The speculation about the Clinton marriage is not confined to ordinary voters. In the White House years and since, it has been a common topic of discussion among Clinton friends and aides. With few exceptions, most of these people concluded that the marriage is a genuine, if turbulent, romance, powered by a shared sense of mission about politics and government. The role reversal between husband and wife in 2000 strengthened the marriage, some friends say.
The unseasoned Senate candidate once confided to Ickes, "I never realized how good Bill was at this until I tried to do it."
Keeping Her Options Open
Still uncertain is whether Hillary Clinton can prove her husband's equal in presidential politics. In interviews, she insists the question is not on her mind -- only next year's reelection. "Oh, I'm not even, you know, remotely considering that," she said on CNN last week. "My view is that, you know, life unfolds at its own rhythm."
Privately, her advisers say she may not have decided to run but she has definitely decided she wants to do everything necessary to keep her options open and allow her to launch a campaign if she decides to after 2006. Her out-of-state travel is increasingly strategic, including trips to swing states such as Ohio.
In 2000, she repeatedly pledged that she would finish her term without seeking the presidency. Aides say she will not issue such a pledge this time. To emphasize her centrist credentials, her Senate office regularly touts her willingness to sponsor legislation with Republicans, including conservative Sens. Rick Santorum (Pa.) and Sam Brownback (Kan.). In her first years in the Senate, she focused largely on New York issues and carefully rationed national publicity. Now she regularly accepts such publicity and takes assertive stands on national issues.
An example was a speech last winter on abortion. Although reasserting her longtime view that abortion should be legal, she argued that more should be done to make abortion rare. Her political team was thrilled with the publicity the speech got, though Bill Clinton said he was irked by the widespread analysis that she was expediently changing her stripes for political reasons.
"Give me a break!" he said at a recent talk at the Time Warner corporate headquarters in New York. Clinton said he did not know whether his wife would run but asserted that the key for Democrats to win in Republican-leaning states is not to change views but to "change the way we talk about" issues so as not to cede the values debate to conservatives.

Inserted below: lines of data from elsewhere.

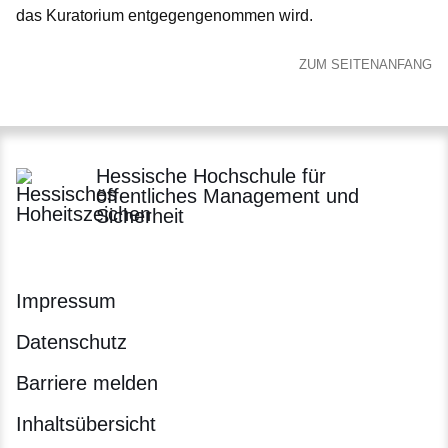
das Kuratorium entgegengenommen wird.
ZUM SEITENANFANG
Hessische Hochschule für
öffentliches Management und
Sicherheit
Impressum
Datenschutz
Barriere melden
Inhaltsübersicht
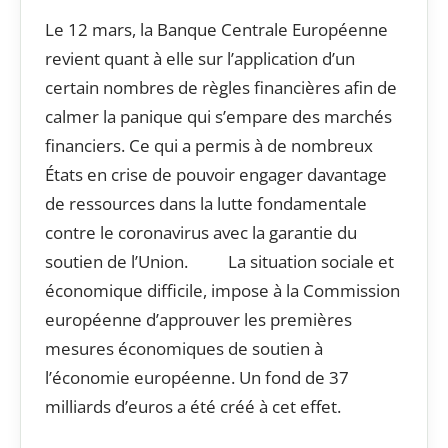
Le 12 mars, la Banque Centrale Européenne
revient quant à elle sur l’application d’un
certain nombres de règles financières afin de
calmer la panique qui s’empare des marchés
financiers. Ce qui a permis à de nombreux
États en crise de pouvoir engager davantage
de ressources dans la lutte fondamentale
contre le coronavirus avec la garantie du
soutien de l’Union. La situation sociale et
économique difficile, impose à la Commission
européenne d’approuver les premières
mesures économiques de soutien à
l’économie européenne. Un fond de 37
milliards d’euros a été créé à cet effet.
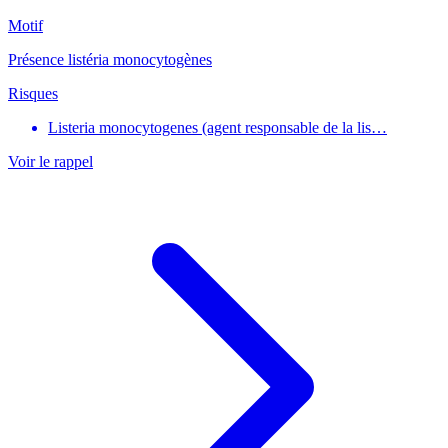
Motif
Présence listéria monocytogènes
Risques
Listeria monocytogenes (agent responsable de la lis…
Voir le rappel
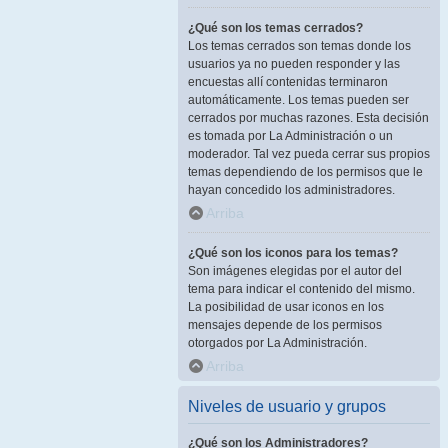
¿Qué son los temas cerrados?
Los temas cerrados son temas donde los
usuarios ya no pueden responder y las
encuestas allí contenidas terminaron
automáticamente. Los temas pueden ser
cerrados por muchas razones. Esta decisión
es tomada por La Administración o un
moderador. Tal vez pueda cerrar sus propios
temas dependiendo de los permisos que le
hayan concedido los administradores.
Arriba
¿Qué son los iconos para los temas?
Son imágenes elegidas por el autor del
tema para indicar el contenido del mismo.
La posibilidad de usar iconos en los
mensajes depende de los permisos
otorgados por La Administración.
Arriba
Niveles de usuario y grupos
¿Qué son los Administradores?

Hillary Clinton would have ground to make up. In Ohio, polls by John F. Kerry's 2004 presidential campaign showed her among the most unpopular Democrats with swing voters.
Penn, while emphasizing he does not know Hillary Clinton's presidential plans, pointed to a CNN-USA Today-Gallup poll last week finding that for the first time a majority of voters say they are likely to vote for her if she runs in 2008. "She's demonstrated in New York and in the years she's been in the Senate that she has the will, the ability and the seriousness to overcome all the obstacles that the Republican Party threw at her and continue to throw at her," he said.
Will Marshall, president of the centrist Progressive Policy Institute, said Clinton's challenge in 2008 would be to have the public see her on her terms, rather than the Republican portrayal of her history and values: "She needs to dramatize the contrast between who she really is and what she really believes and what the stereotype is."